▶ [Given passage]
• • • • • • •

How Social Purpose Entities ("SPE's") Can Make Free Trade More Fair

Disclaimer: this article generally discusses state corporate law and IRS rules and regulations. Although the author of this article is a licensed attorney, Camino Aztlan is not a provider of legal, financial, or accounting advice or services. We encourage you to seek the advice of a licensed attorney or Certified Public Accountant (“CPA”) if you are interested in pursuing a social-purpose venture. If you need help finding a professional, please submit an inquiry on our Contact Us page and we will do our best to point you in the right direction. 

Introduction

In recent years, companies have tried to change their image to appear less profit driven and more conscious of health, environment, and labor practices. This is largely the result of demand from a new generation of consumers who don’t necessarily seek the cheapest or most efficient product but also consider whether their products meet standards like “Organic” or “Fair Trade.”

• • • • • • •

(Data extracted from a collection)
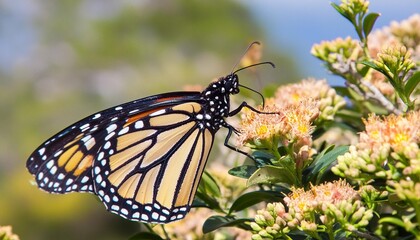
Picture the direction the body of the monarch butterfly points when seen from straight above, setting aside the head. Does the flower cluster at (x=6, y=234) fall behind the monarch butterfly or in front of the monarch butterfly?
behind

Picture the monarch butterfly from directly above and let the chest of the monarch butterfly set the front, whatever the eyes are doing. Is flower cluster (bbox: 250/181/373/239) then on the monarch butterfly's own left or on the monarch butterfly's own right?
on the monarch butterfly's own right

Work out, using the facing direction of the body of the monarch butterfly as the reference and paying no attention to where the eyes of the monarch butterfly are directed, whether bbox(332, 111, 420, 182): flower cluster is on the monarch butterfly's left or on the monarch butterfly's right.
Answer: on the monarch butterfly's right

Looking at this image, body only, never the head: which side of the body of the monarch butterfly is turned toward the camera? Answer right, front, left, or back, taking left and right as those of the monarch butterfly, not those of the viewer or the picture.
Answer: right

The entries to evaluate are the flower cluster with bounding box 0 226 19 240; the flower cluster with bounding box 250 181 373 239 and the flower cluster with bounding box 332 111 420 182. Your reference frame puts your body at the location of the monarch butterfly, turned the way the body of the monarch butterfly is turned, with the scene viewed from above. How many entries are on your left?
0
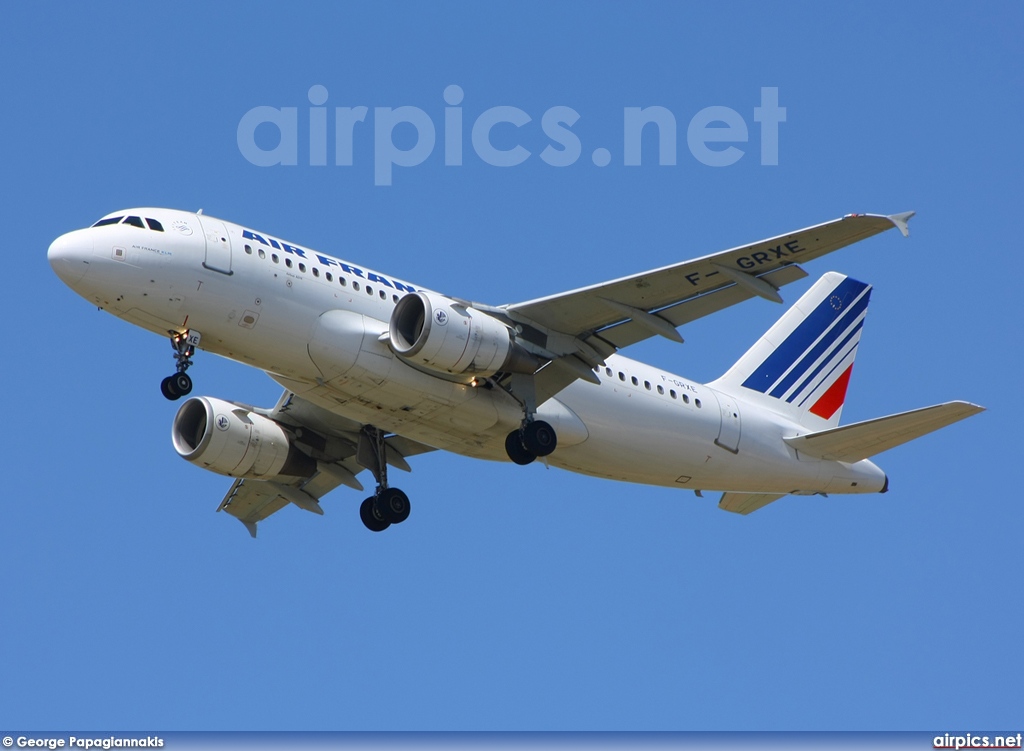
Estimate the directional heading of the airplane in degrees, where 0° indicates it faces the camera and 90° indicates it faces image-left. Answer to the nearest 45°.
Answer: approximately 45°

• • • • • • •

▶ [Instructions for the task]
Continue the article on social purpose entities and fair trade, starting right after its last sentence.

▶ [Your response]
This trend is not limited to socially-conscious companies like Patagonia or REI. Exxon Mobil, America’s largest petroleum company, prepares an annual Sustainability Report that discusses the impact of human-made climate change even while a large portion of Americans still deny its existence. When all the biggest multinationals tout their commitment to “sustainability”, how can conscious-minded consumers know what is genuine and what is superficial “greenwashing?”

Social Purpose Entities (“SPE’s”) may provide some clarity for consumers, investors, and regulators. These entities, including Benefit Corporations and Low-Profit Limited Liability Companies, are relatively new corporate forms that combine aspects of traditional for-profit companies and tax-exempt nonprofit organizations.  In the little over 10 years since their inception, there are already thousands of SPE operating across America and attracting a significant chunk of the Impact Investment market estimated to exceed $500 Billion. 

This article is Part 1 of a multi-part series discussing SPE’s and how they may be an ideal option for sustainable cross-border ventures. Future articles in the series will go into greater detail about how specific SPE’s operate and provide examples of what forms may be appropriate for specific ventures like migrant-support organizations and Fair Trade importers and producers.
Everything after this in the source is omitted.